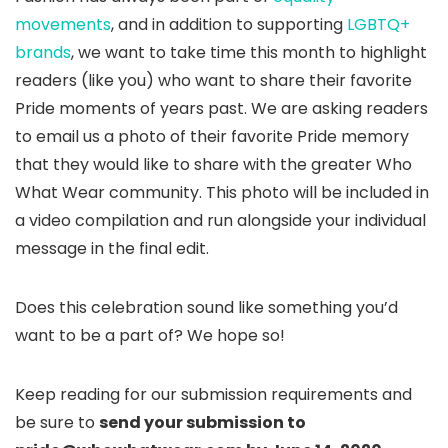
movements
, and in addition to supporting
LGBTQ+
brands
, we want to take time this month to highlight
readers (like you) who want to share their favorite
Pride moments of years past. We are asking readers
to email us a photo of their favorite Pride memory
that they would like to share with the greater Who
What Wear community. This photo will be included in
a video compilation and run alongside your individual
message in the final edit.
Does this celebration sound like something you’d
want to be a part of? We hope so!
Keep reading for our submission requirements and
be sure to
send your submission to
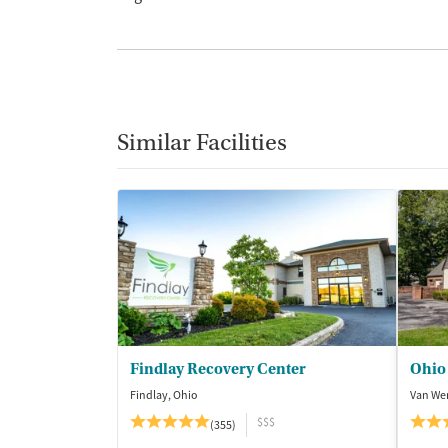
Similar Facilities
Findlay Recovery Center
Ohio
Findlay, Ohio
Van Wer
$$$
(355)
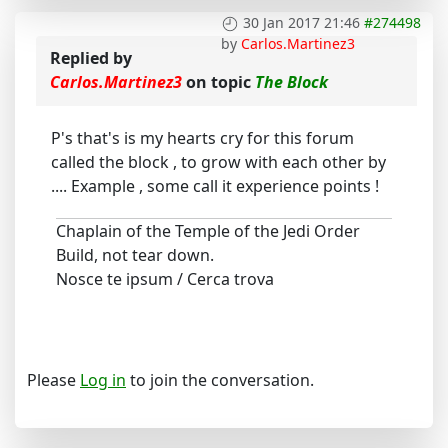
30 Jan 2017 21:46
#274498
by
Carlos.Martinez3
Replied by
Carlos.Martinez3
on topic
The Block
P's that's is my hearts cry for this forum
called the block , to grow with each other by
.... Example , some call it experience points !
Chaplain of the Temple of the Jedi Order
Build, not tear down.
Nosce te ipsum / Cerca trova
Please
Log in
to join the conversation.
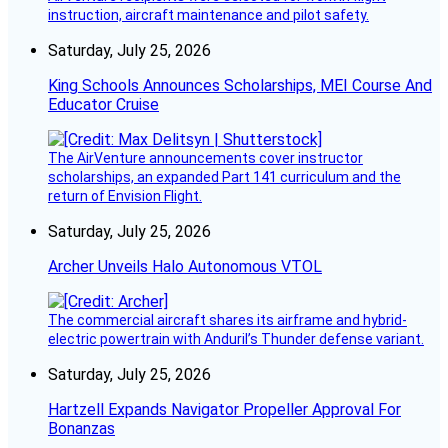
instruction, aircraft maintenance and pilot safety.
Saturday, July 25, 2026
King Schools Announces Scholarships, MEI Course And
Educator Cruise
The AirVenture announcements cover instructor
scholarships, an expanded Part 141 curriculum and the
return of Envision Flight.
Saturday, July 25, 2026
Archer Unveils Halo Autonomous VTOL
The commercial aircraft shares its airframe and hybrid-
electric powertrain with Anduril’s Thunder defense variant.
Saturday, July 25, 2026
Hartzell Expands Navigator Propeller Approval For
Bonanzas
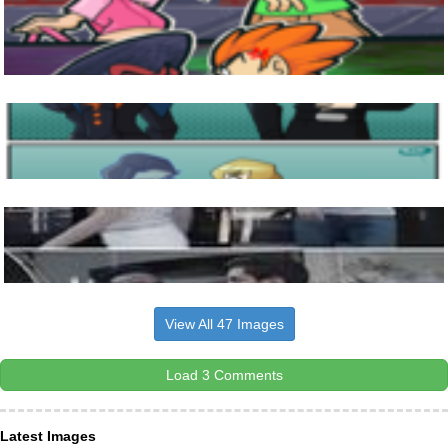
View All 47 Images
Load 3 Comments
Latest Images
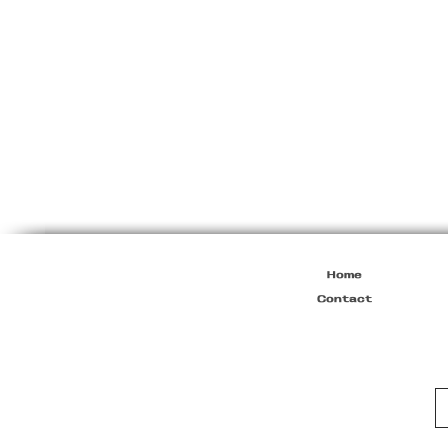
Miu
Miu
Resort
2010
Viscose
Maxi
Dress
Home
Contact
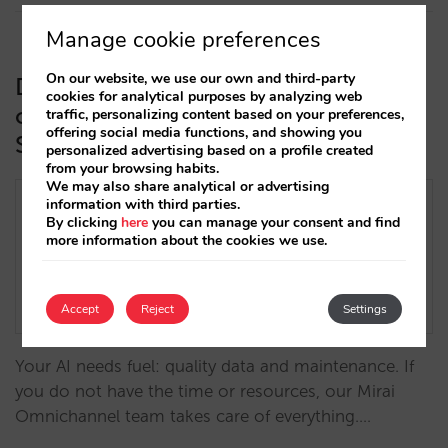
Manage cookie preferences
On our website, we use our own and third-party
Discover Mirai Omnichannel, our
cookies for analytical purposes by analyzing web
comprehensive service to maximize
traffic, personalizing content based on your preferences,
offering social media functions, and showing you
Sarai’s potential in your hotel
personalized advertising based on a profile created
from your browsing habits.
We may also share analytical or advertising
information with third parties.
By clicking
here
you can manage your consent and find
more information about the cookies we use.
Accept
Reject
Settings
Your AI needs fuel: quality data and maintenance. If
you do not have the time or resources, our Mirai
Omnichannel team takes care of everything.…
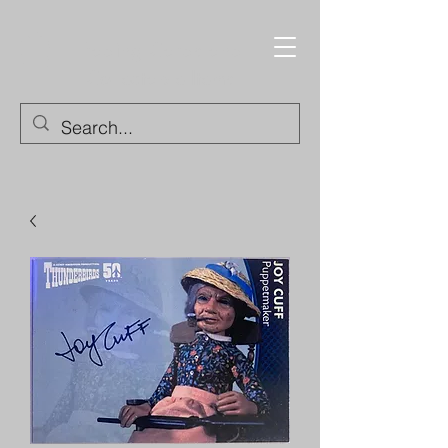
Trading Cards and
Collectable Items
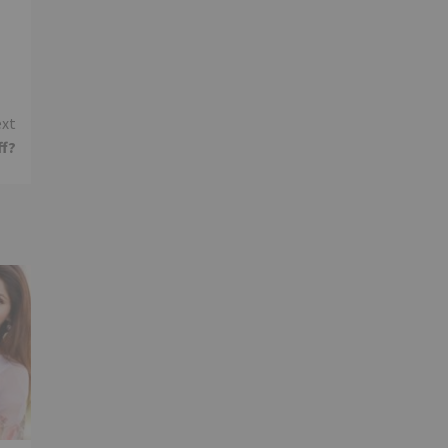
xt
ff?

Task to complete
Starting from the first line of the listing above, write out every line exactly through the one containing "to join the conversation.", and drop the pictures.

Exercise response
movements
, and in addition to supporting
LGBTQ+
brands
, we want to take time this month to highlight
readers (like you) who want to share their favorite
Pride moments of years past. We are asking readers
to email us a photo of their favorite Pride memory
that they would like to share with the greater Who
What Wear community. This photo will be included in
a video compilation and run alongside your individual
message in the final edit.
Does this celebration sound like something you’d
want to be a part of? We hope so!
Keep reading for our submission requirements and
be sure to
send your submission to
Similar Facilities
Findlay Recovery Center
Ohio
Findlay, Ohio
Van Wer
$$$
(355)
30 Jan 2017 21:46
#274498
by
Carlos.Martinez3
Replied by
Carlos.Martinez3
on topic
The Block
P's that's is my hearts cry for this forum
called the block , to grow with each other by
.... Example , some call it experience points !
Chaplain of the Temple of the Jedi Order
Build, not tear down.
Nosce te ipsum / Cerca trova
Please
Log in
to join the conversation.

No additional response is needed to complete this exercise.